== The problem ==
Should any entry include an image, skip the image and copy the entry exactly.
------ Given information ------
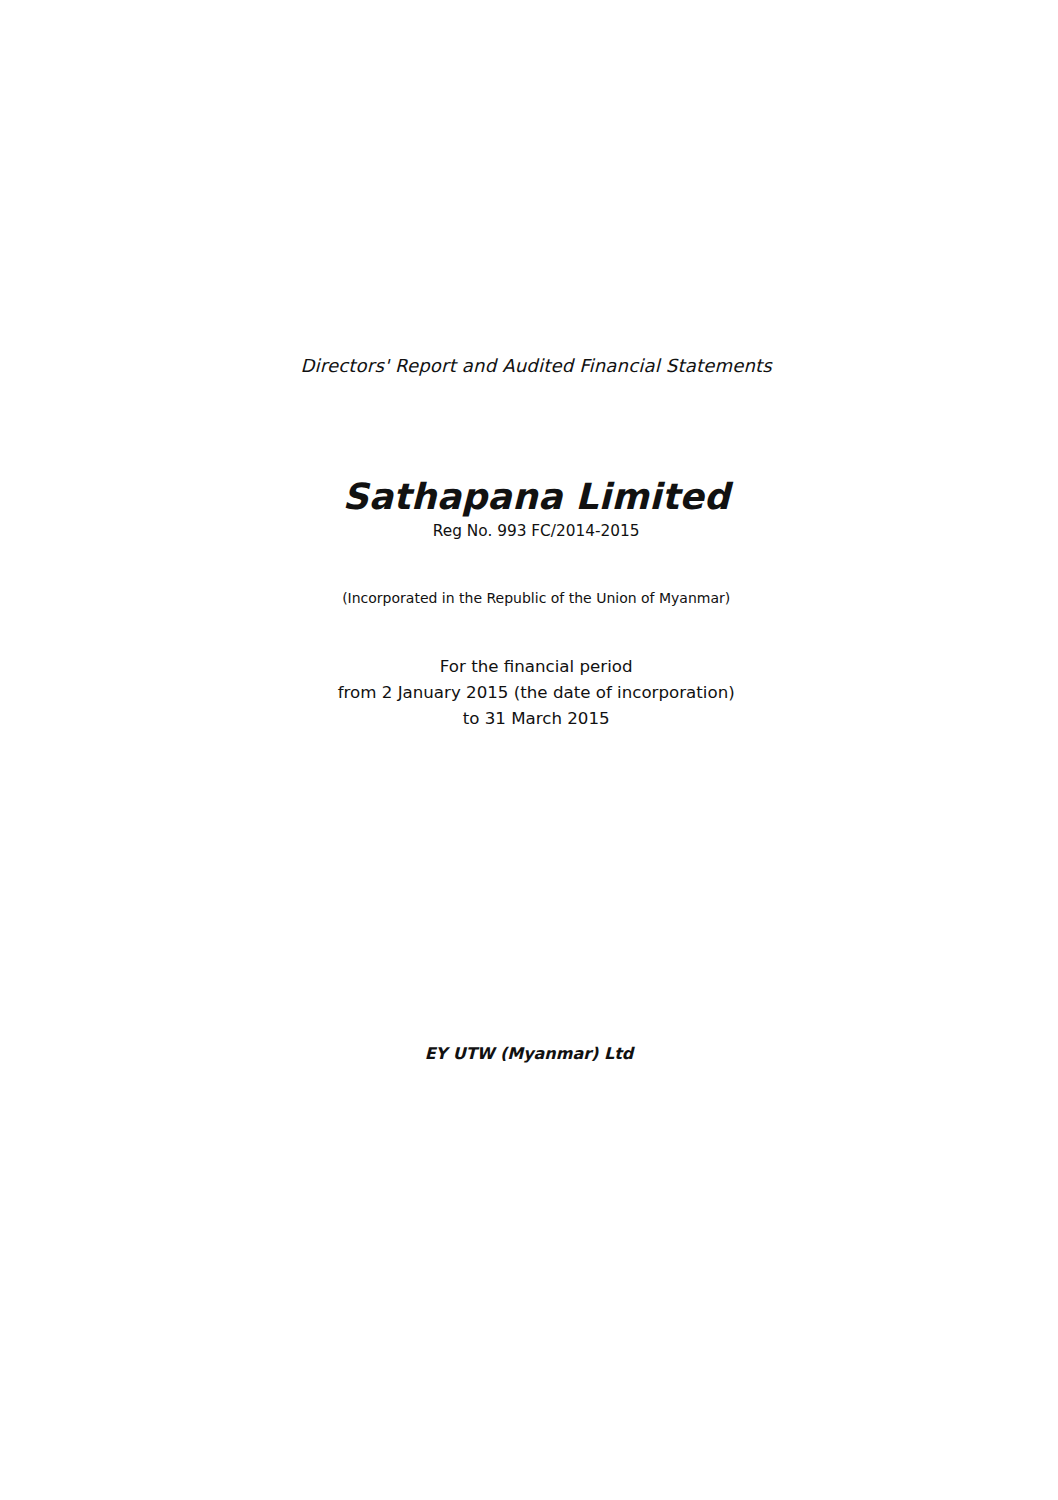Directors' Report and Audited Financial Statements
Sathapana Limited
Reg No. 993 FC/2014-2015
(Incorporated in the Republic of the Union of Myanmar)
For the financial period
from 2 January 2015 (the date of incorporation)
to 31 March 2015
EY UTW (Myanmar) Ltd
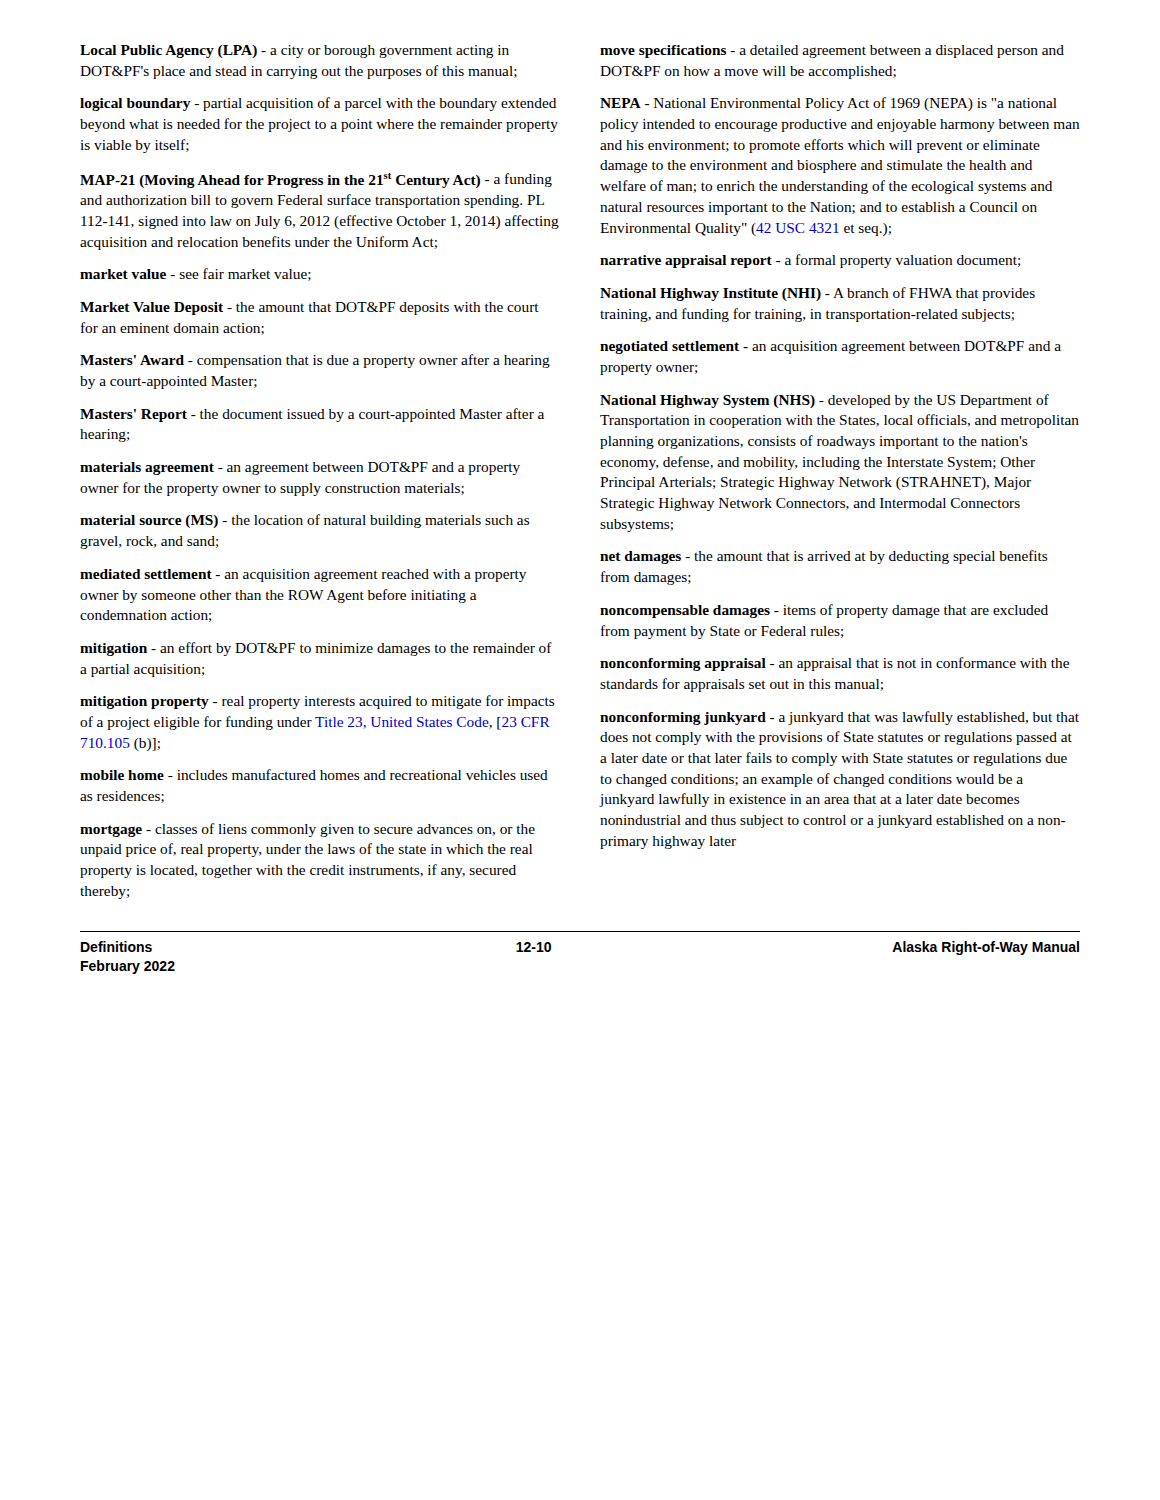Local Public Agency (LPA) - a city or borough government acting in DOT&PF's place and stead in carrying out the purposes of this manual;
logical boundary - partial acquisition of a parcel with the boundary extended beyond what is needed for the project to a point where the remainder property is viable by itself;
MAP-21 (Moving Ahead for Progress in the 21st Century Act) - a funding and authorization bill to govern Federal surface transportation spending. PL 112-141, signed into law on July 6, 2012 (effective October 1, 2014) affecting acquisition and relocation benefits under the Uniform Act;
market value - see fair market value;
Market Value Deposit - the amount that DOT&PF deposits with the court for an eminent domain action;
Masters' Award - compensation that is due a property owner after a hearing by a court-appointed Master;
Masters' Report - the document issued by a court-appointed Master after a hearing;
materials agreement - an agreement between DOT&PF and a property owner for the property owner to supply construction materials;
material source (MS) - the location of natural building materials such as gravel, rock, and sand;
mediated settlement - an acquisition agreement reached with a property owner by someone other than the ROW Agent before initiating a condemnation action;
mitigation - an effort by DOT&PF to minimize damages to the remainder of a partial acquisition;
mitigation property - real property interests acquired to mitigate for impacts of a project eligible for funding under Title 23, United States Code, [23 CFR 710.105 (b)];
mobile home - includes manufactured homes and recreational vehicles used as residences;
mortgage - classes of liens commonly given to secure advances on, or the unpaid price of, real property, under the laws of the state in which the real property is located, together with the credit instruments, if any, secured thereby;
move specifications - a detailed agreement between a displaced person and DOT&PF on how a move will be accomplished;
NEPA - National Environmental Policy Act of 1969 (NEPA) is "a national policy intended to encourage productive and enjoyable harmony between man and his environment; to promote efforts which will prevent or eliminate damage to the environment and biosphere and stimulate the health and welfare of man; to enrich the understanding of the ecological systems and natural resources important to the Nation; and to establish a Council on Environmental Quality" (42 USC 4321 et seq.);
narrative appraisal report - a formal property valuation document;
National Highway Institute (NHI) - A branch of FHWA that provides training, and funding for training, in transportation-related subjects;
negotiated settlement - an acquisition agreement between DOT&PF and a property owner;
National Highway System (NHS) - developed by the US Department of Transportation in cooperation with the States, local officials, and metropolitan planning organizations, consists of roadways important to the nation's economy, defense, and mobility, including the Interstate System; Other Principal Arterials; Strategic Highway Network (STRAHNET), Major Strategic Highway Network Connectors, and Intermodal Connectors subsystems;
net damages - the amount that is arrived at by deducting special benefits from damages;
noncompensable damages - items of property damage that are excluded from payment by State or Federal rules;
nonconforming appraisal - an appraisal that is not in conformance with the standards for appraisals set out in this manual;
nonconforming junkyard - a junkyard that was lawfully established, but that does not comply with the provisions of State statutes or regulations passed at a later date or that later fails to comply with State statutes or regulations due to changed conditions; an example of changed conditions would be a junkyard lawfully in existence in an area that at a later date becomes nonindustrial and thus subject to control or a junkyard established on a non-primary highway later
Definitions
February 2022
12-10
Alaska Right-of-Way Manual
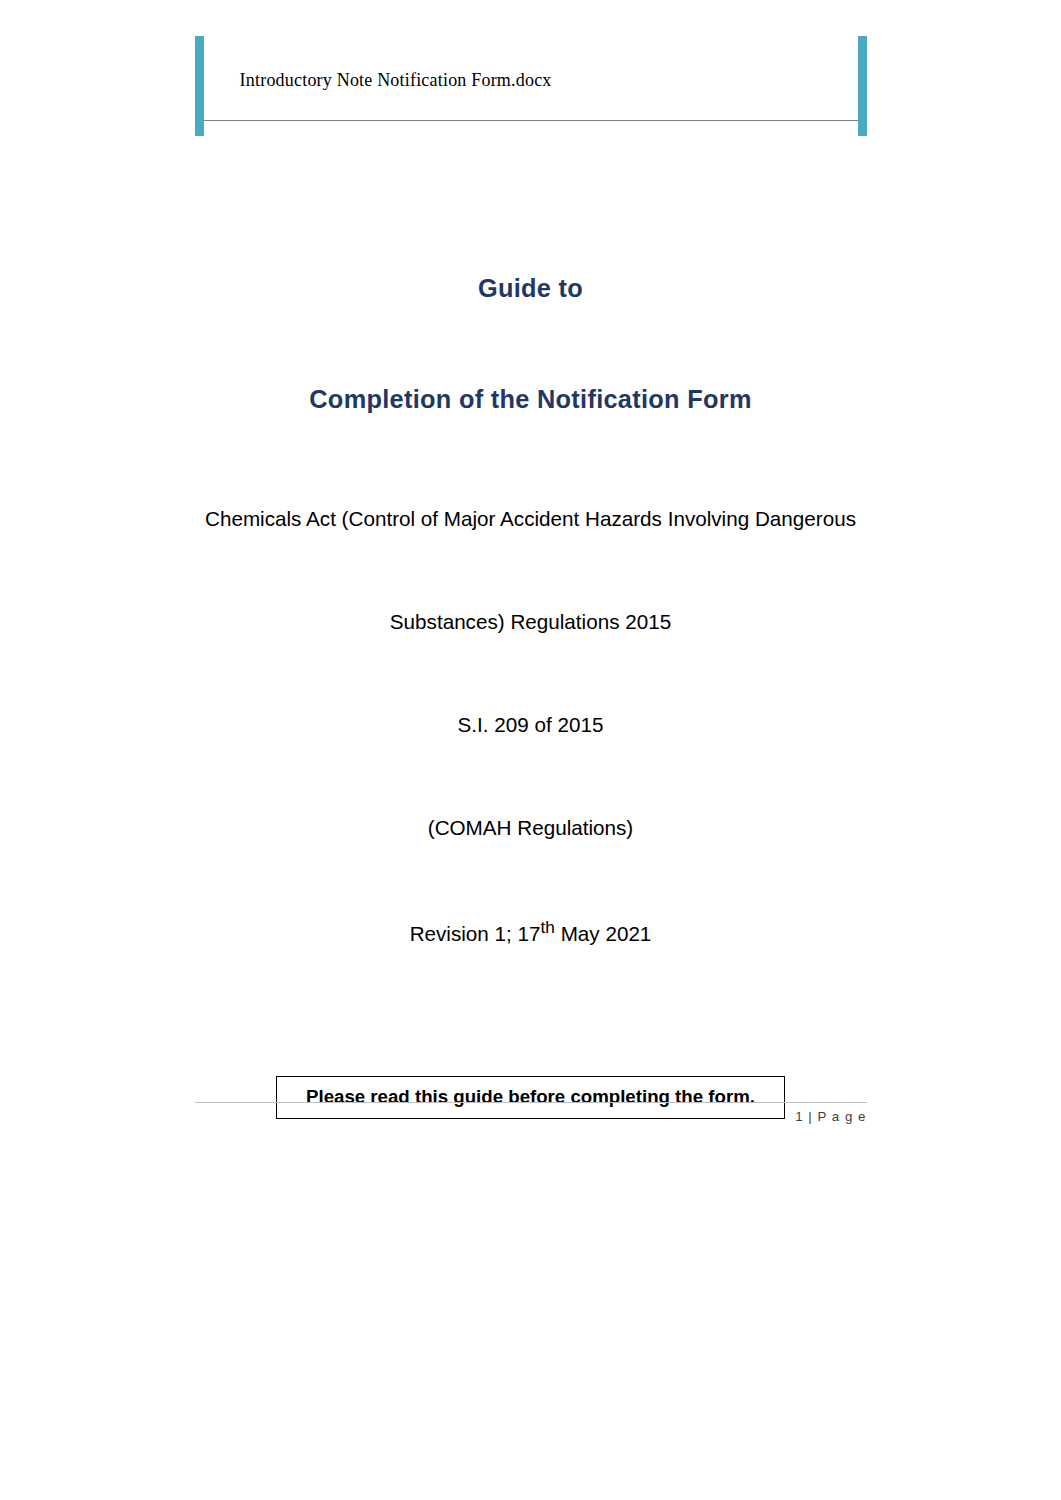Introductory Note Notification Form.docx
Guide to
Completion of the Notification Form
Chemicals Act (Control of Major Accident Hazards Involving Dangerous
Substances) Regulations 2015
S.I. 209 of 2015
(COMAH Regulations)
Revision 1; 17th May 2021
Please read this guide before completing the form.
1 | P a g e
------
== Written answer ==
Directors' Report and Audited Financial Statements
Sathapana Limited
Reg No. 993 FC/2014-2015
(Incorporated in the Republic of the Union of Myanmar)
For the financial period
from 2 January 2015 (the date of incorporation)
to 31 March 2015
EY UTW (Myanmar) Ltd
Local Public Agency (LPA) - a city or borough government acting in DOT&PF's place and stead in carrying out the purposes of this manual;
logical boundary - partial acquisition of a parcel with the boundary extended beyond what is needed for the project to a point where the remainder property is viable by itself;
MAP-21 (Moving Ahead for Progress in the 21st Century Act) - a funding and authorization bill to govern Federal surface transportation spending. PL 112-141, signed into law on July 6, 2012 (effective October 1, 2014) affecting acquisition and relocation benefits under the Uniform Act;
market value - see fair market value;
Market Value Deposit - the amount that DOT&PF deposits with the court for an eminent domain action;
Masters' Award - compensation that is due a property owner after a hearing by a court-appointed Master;
Masters' Report - the document issued by a court-appointed Master after a hearing;
materials agreement - an agreement between DOT&PF and a property owner for the property owner to supply construction materials;
material source (MS) - the location of natural building materials such as gravel, rock, and sand;
mediated settlement - an acquisition agreement reached with a property owner by someone other than the ROW Agent before initiating a condemnation action;
mitigation - an effort by DOT&PF to minimize damages to the remainder of a partial acquisition;
mitigation property - real property interests acquired to mitigate for impacts of a project eligible for funding under Title 23, United States Code, [23 CFR 710.105 (b)];
mobile home - includes manufactured homes and recreational vehicles used as residences;
mortgage - classes of liens commonly given to secure advances on, or the unpaid price of, real property, under the laws of the state in which the real property is located, together with the credit instruments, if any, secured thereby;
move specifications - a detailed agreement between a displaced person and DOT&PF on how a move will be accomplished;
NEPA - National Environmental Policy Act of 1969 (NEPA) is "a national policy intended to encourage productive and enjoyable harmony between man and his environment; to promote efforts which will prevent or eliminate damage to the environment and biosphere and stimulate the health and welfare of man; to enrich the understanding of the ecological systems and natural resources important to the Nation; and to establish a Council on Environmental Quality" (42 USC 4321 et seq.);
narrative appraisal report - a formal property valuation document;
National Highway Institute (NHI) - A branch of FHWA that provides training, and funding for training, in transportation-related subjects;
negotiated settlement - an acquisition agreement between DOT&PF and a property owner;
National Highway System (NHS) - developed by the US Department of Transportation in cooperation with the States, local officials, and metropolitan planning organizations, consists of roadways important to the nation's economy, defense, and mobility, including the Interstate System; Other Principal Arterials; Strategic Highway Network (STRAHNET), Major Strategic Highway Network Connectors, and Intermodal Connectors subsystems;
net damages - the amount that is arrived at by deducting special benefits from damages;
noncompensable damages - items of property damage that are excluded from payment by State or Federal rules;
nonconforming appraisal - an appraisal that is not in conformance with the standards for appraisals set out in this manual;
nonconforming junkyard - a junkyard that was lawfully established, but that does not comply with the provisions of State statutes or regulations passed at a later date or that later fails to comply with State statutes or regulations due to changed conditions; an example of changed conditions would be a junkyard lawfully in existence in an area that at a later date becomes nonindustrial and thus subject to control or a junkyard established on a non-primary highway later
Definitions
February 2022
12-10
Alaska Right-of-Way Manual
Introductory Note Notification Form.docx
Guide to
Completion of the Notification Form
Chemicals Act (Control of Major Accident Hazards Involving Dangerous
Substances) Regulations 2015
S.I. 209 of 2015
(COMAH Regulations)
Revision 1; 17th May 2021
Please read this guide before completing the form.
1 | P a g e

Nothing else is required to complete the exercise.